18. Cosa ne pensa del vertice avvenuto tra Trump e Putin?

Fondamentalmente è apprezzabile quando leader politici si incontrano per dialogare e risolvere faccende in modo pacifico, come è stato il caso del vertice tra Trump e Putin. Di entrambi bisogna lodare il fatto che espongano i problemi in modo chiaro e che vogliano risolverli ottenendo il risultato migliore per il proprio paese e per il proprio popolo. Una virtùche, per dirla con un eufemismo, sembra poco marcata nell’attuale governo tedesco.

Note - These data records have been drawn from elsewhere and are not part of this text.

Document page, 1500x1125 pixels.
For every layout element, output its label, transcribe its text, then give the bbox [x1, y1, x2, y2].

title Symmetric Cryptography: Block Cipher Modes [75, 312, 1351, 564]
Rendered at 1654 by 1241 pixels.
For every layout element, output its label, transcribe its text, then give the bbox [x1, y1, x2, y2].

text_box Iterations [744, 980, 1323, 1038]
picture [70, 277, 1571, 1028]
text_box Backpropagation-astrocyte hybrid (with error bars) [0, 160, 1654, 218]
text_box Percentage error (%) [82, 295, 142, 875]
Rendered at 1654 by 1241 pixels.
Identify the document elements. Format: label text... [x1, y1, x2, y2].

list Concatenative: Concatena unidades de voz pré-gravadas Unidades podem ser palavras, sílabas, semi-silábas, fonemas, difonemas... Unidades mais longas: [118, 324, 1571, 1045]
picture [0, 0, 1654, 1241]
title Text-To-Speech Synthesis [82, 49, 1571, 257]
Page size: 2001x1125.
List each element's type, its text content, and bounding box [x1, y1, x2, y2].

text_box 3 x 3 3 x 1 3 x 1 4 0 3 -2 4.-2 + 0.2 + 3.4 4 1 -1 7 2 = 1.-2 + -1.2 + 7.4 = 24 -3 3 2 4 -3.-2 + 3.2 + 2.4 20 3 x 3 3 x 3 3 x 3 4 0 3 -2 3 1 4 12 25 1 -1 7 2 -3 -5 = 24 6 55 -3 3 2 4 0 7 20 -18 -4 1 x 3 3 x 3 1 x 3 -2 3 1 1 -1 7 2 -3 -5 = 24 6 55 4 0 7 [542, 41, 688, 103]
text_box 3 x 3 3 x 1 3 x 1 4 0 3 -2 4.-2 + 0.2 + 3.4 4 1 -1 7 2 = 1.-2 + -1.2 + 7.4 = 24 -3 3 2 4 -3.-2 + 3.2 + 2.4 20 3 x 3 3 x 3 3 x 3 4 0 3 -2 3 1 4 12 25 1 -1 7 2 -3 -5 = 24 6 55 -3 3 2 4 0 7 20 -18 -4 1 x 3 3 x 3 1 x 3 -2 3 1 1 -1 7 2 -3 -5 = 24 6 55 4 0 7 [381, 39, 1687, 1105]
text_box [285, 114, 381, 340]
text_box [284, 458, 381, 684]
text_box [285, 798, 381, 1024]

19. È d’accordo con le sanzioni inflitte dall’Ue alla Russia?

Queste sanzioni non hanno alcun senso: non danneggiano soltanto la Russia, ma anche l’economia tedesca o italiana. La Russia è troppo importante per noi. Non ci possiamo permettere di tenere Mosca in continuazione alle corde. Le sanzioni devono finire il prima possibile e i nostri rapporti con la Russia devono essere ripensati sulla base di una „Realpolitik“.

20.  La Nato ha ancora senso d’esistere? Se sí, quale dovrebbe essere il suo incarico?

L’Afd considera la Nato come un’alleanza di difesa, che in questa situazione politica globale ha ancora diritto di esistere. Ma respingiamo la tendenza degli ultimi anni di  trasformarla in un’alleanza di intervento, da utilizzare in particolare al fianco degli USA nelle avventure di politica estera, come ad esempio in Afghanistan.

21. È giusto che la Germania paghi di più la Nato e sotto quali condizioni?

Si tratta in prima linea di consensi e obblighi che devono essere rispettati e che non sono stati rispettati dai governi tedeschi attuali e precedenti. La critica a tale proposito è giustificata, cosí come quella che  si potrebbe avanzare riguardo allo stato disastroso della Bundeswehr. Per l’esercito tedesco vale la battuta: „solo limitatamente pronti alla difesa“.